BOEM extends decommissioning requirements rule deadline
The Bureau of Ocean Energy Management has extended a deadline to implement more stringent financial assurance and risk management requirements related to decommissioning procedures.
WASHINGTON, D.C. – The Bureau of Ocean Energy Management (BOEM) has extended a deadline to implement more stringent financial assurance and risk management requirements to ensure that operators are able to pay for decommissioning procedures and the removal of offshore production facilities.

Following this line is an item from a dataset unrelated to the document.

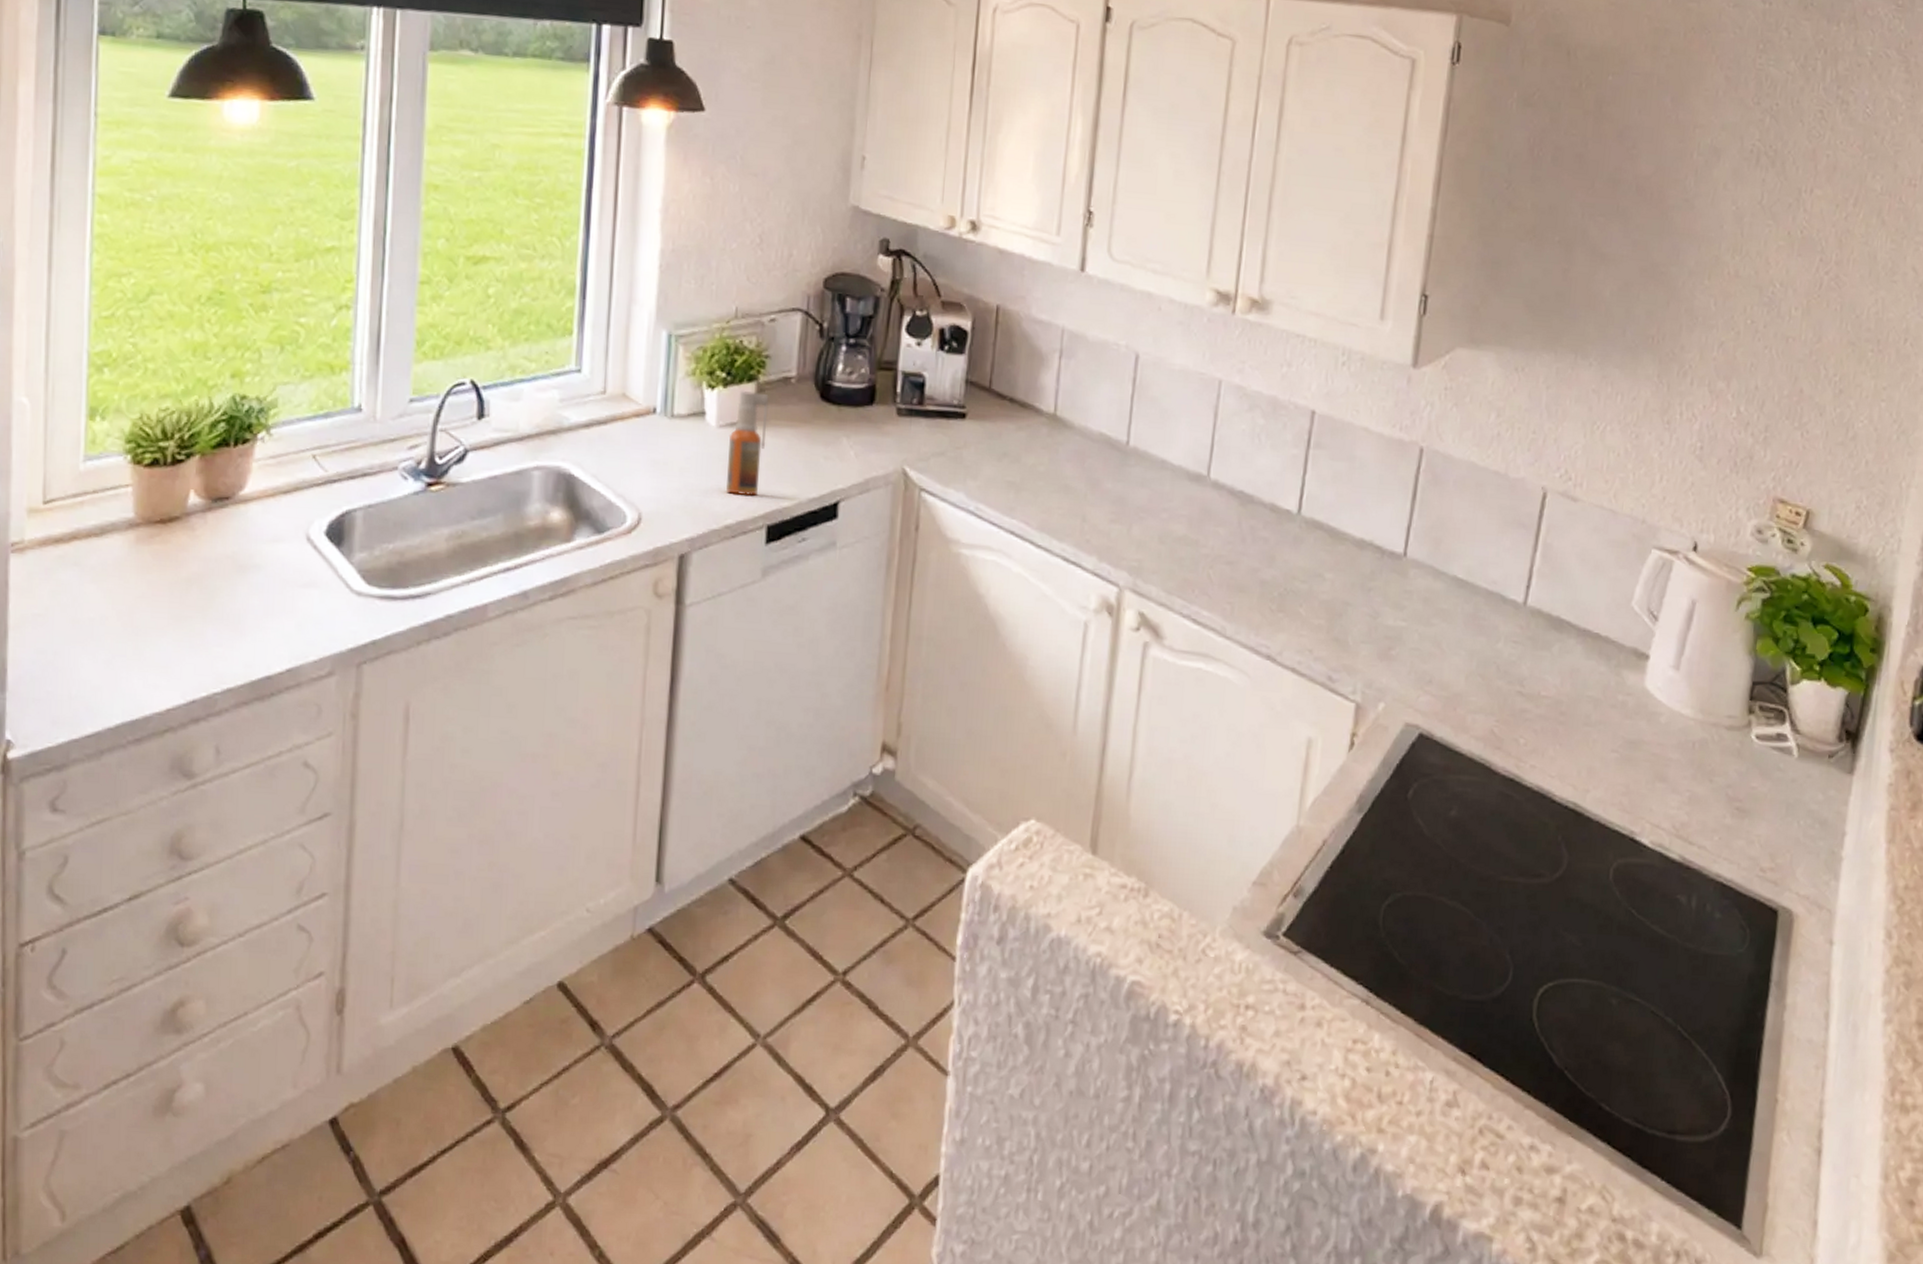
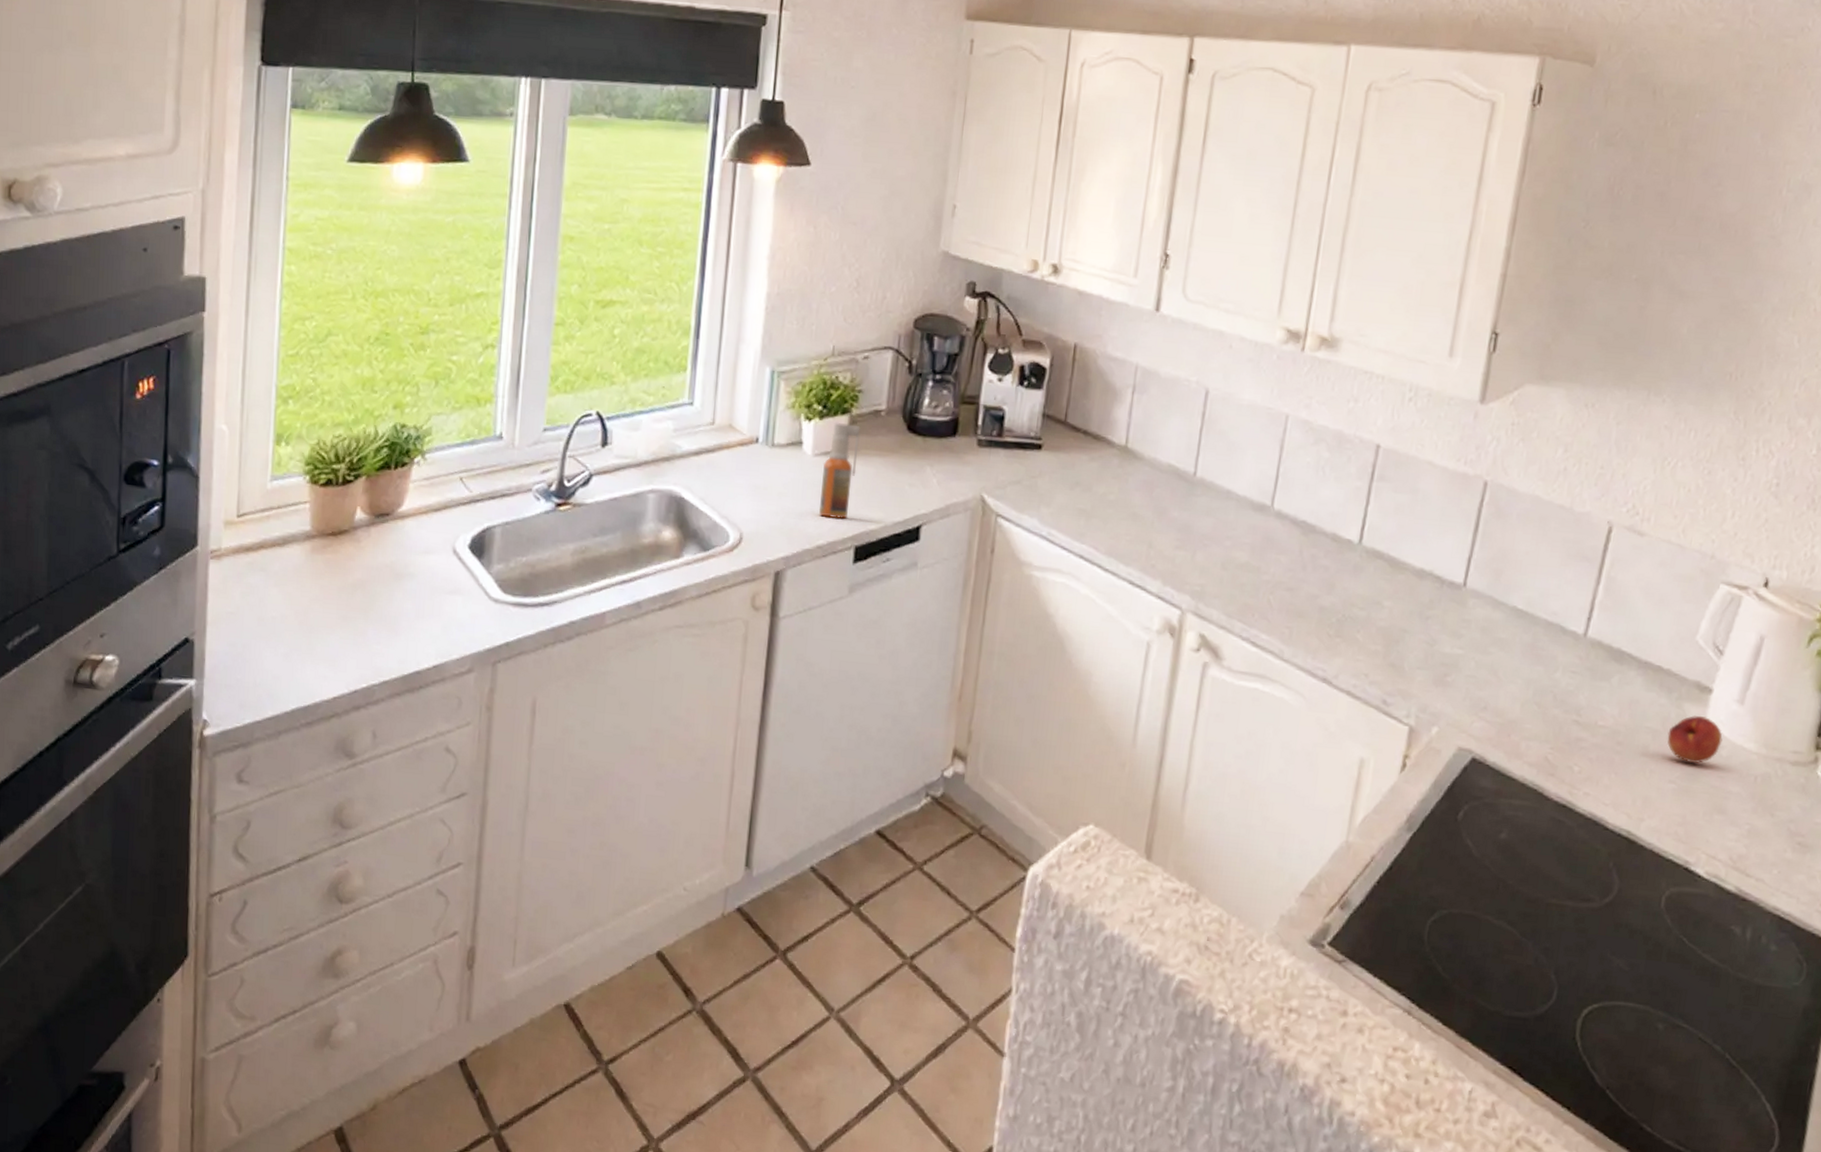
fruit: none [1608,683,1661,732] -> present [1667,716,1723,764]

In an update issued on Jan. 6, BOEM agreed to delay implementation, originally set for last September, by another six months to provide the agency and the industry with an “opportunity to focus on providing additional security for sole liability properties, and to allow an opportunity for additional time and conversation, including with interested stakeholders, regarding issues that arise in the context of non-sole liability properties.”
Last July, the BOEM issued a final notice to lessees (NTL), which detailed procedures to determine an operator’s ability to carry out lease obligations in the offshore (NTL 2016-01). The directive updated decommissioning procedures for Outer Continental Shelf (OCS) oil, gas or sulfur leases, primarily in the Gulf of Mexico (GOM), and guided whether a lessee should be required to pay more to guarantee financial assurance.

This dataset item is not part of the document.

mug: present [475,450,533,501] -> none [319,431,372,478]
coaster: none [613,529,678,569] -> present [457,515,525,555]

However, representatives of the US offshore oil and gas industryobjected to the new rule, claiming the reforms were overly burdensome. The rule, according to industry experts, could force some smaller operators to sell their assets to companies better positioned to meet the significant costs of supplemental bonding. The rules also could influence investment decisions by larger producers, which might conclude that the US regulatory system to work offshore is too burdensome.
Industry trade groups representing US GoM producers and operators asked the BOEM in November for more clarity about why the financial assurance changes were made. A group of offshore producers also launched a coalition in November whose first order of business was to oppose the risk management regulations.

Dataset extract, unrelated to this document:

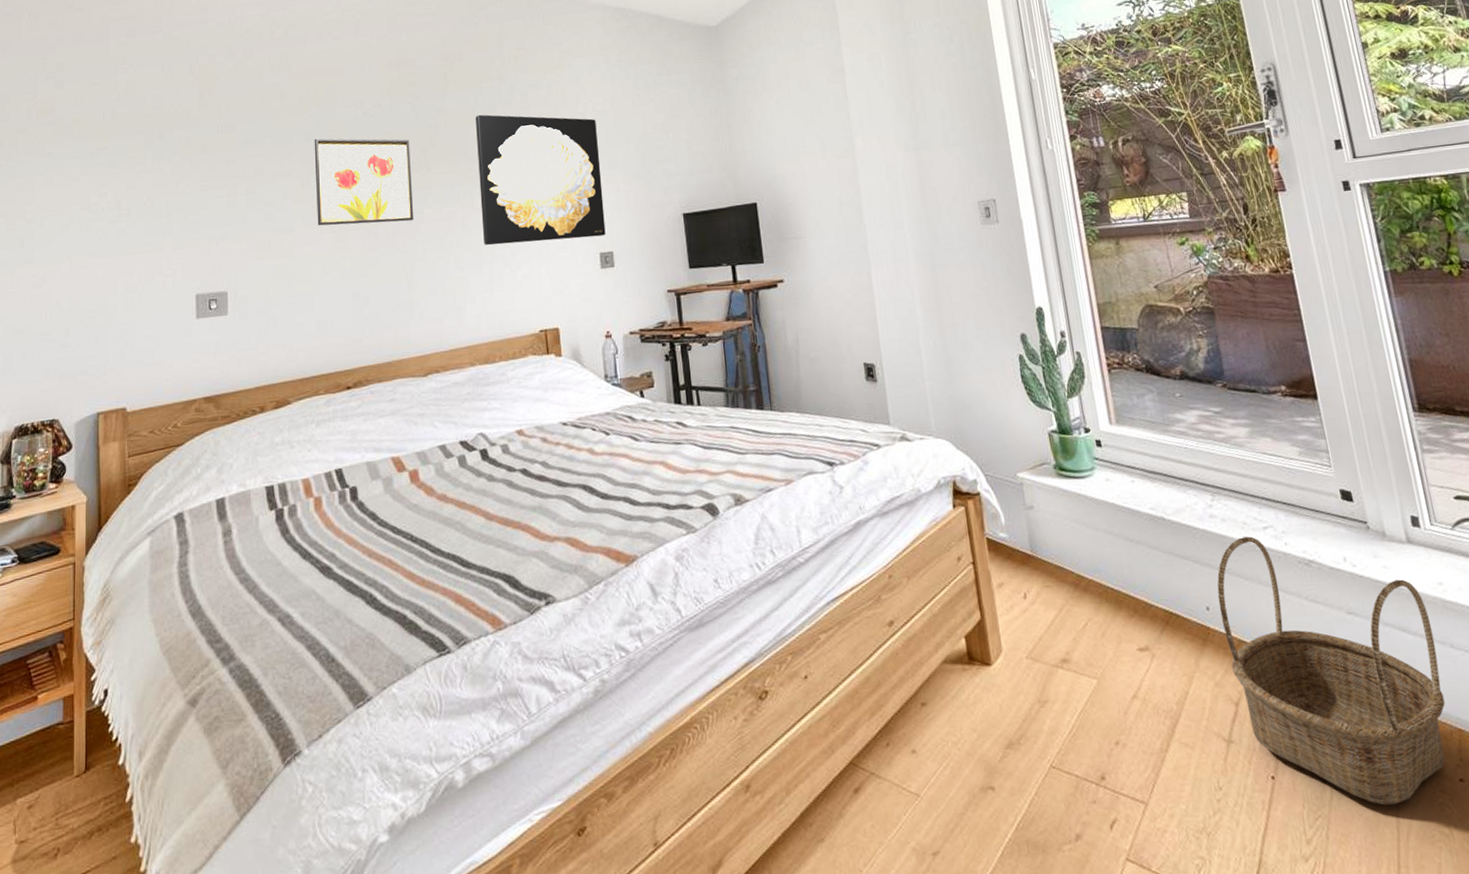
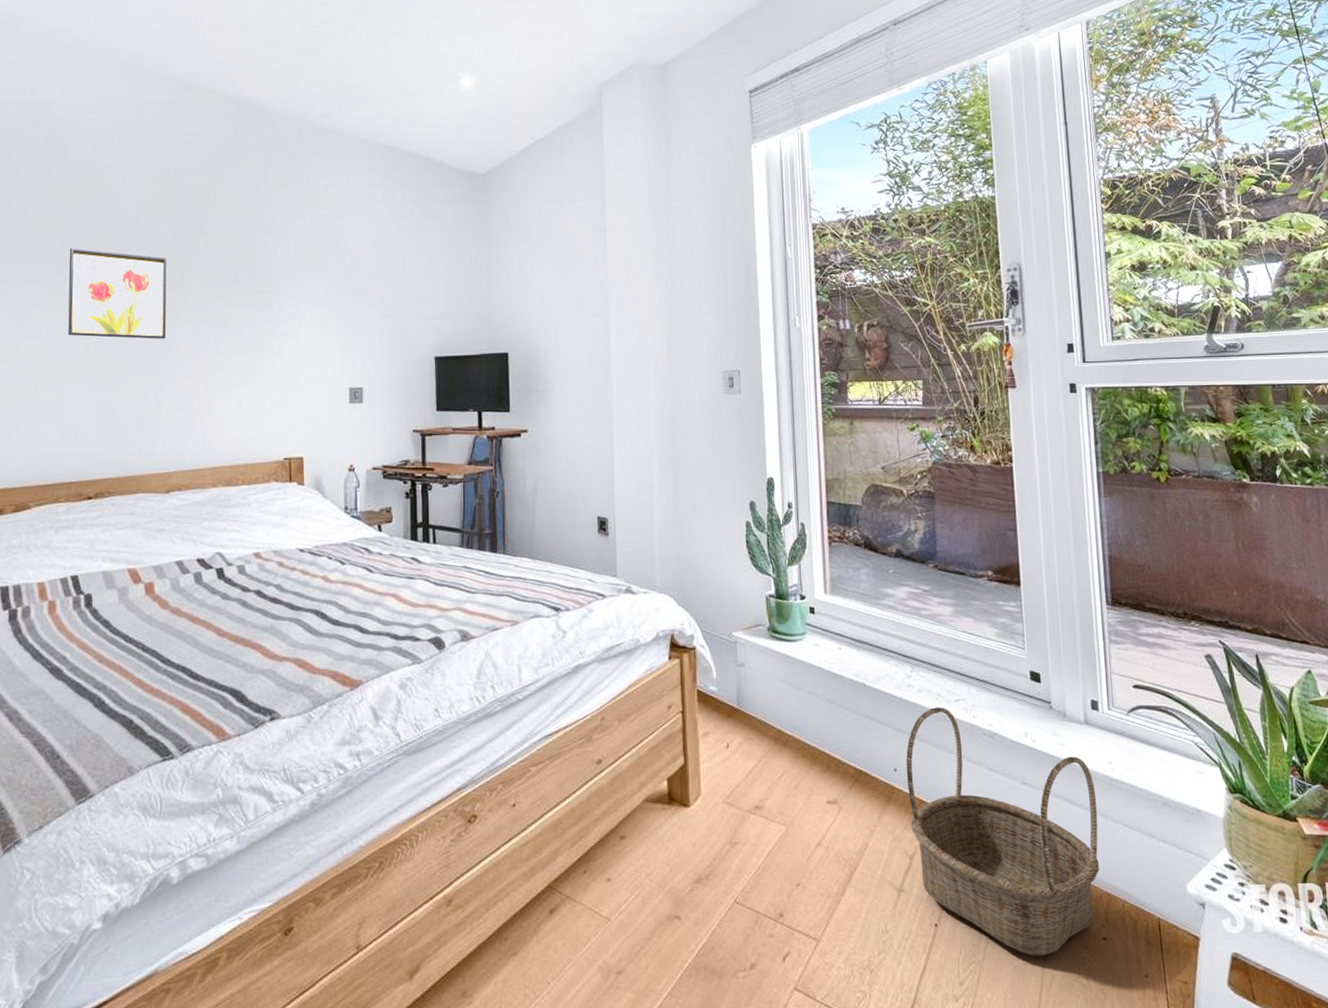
wall art: present [476,114,606,246] -> none [234,239,357,372]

In its Jan. 6 announcement, the agency said that through its “continued engagement with industry, it has become apparent that navigating the multi-party business relationships that exist between co-lessees and predecessors-in-interest can prove challenging and time-consuming.” The agency recognized that because some properties may include several co-lessees and prior interest owners, “their existing financial arrangement may require assessing the extent to which these existing financial arrangements can be considered in determining whether BOEM needs additional security.”
The BOEM said that exceptions would be made if the agency determined there was a “substantial risk of nonperformance” for some decommissioning liabilities. Even with the delay, BOEM encouraged interest holders to continue to propose and negotiate “tailored plans” for financial assurance.
At the conclusion of its announcement, the agency said that: “Our goal is to ensure industry’s continued engagement in developing and implementing a risk management program that enables industry to meet its legal obligations and protects the American taxpayers from shouldering any liability for decommissioning the existing or future facilities on the OCS, while recognizing the industry’s current economic realities and concerns.”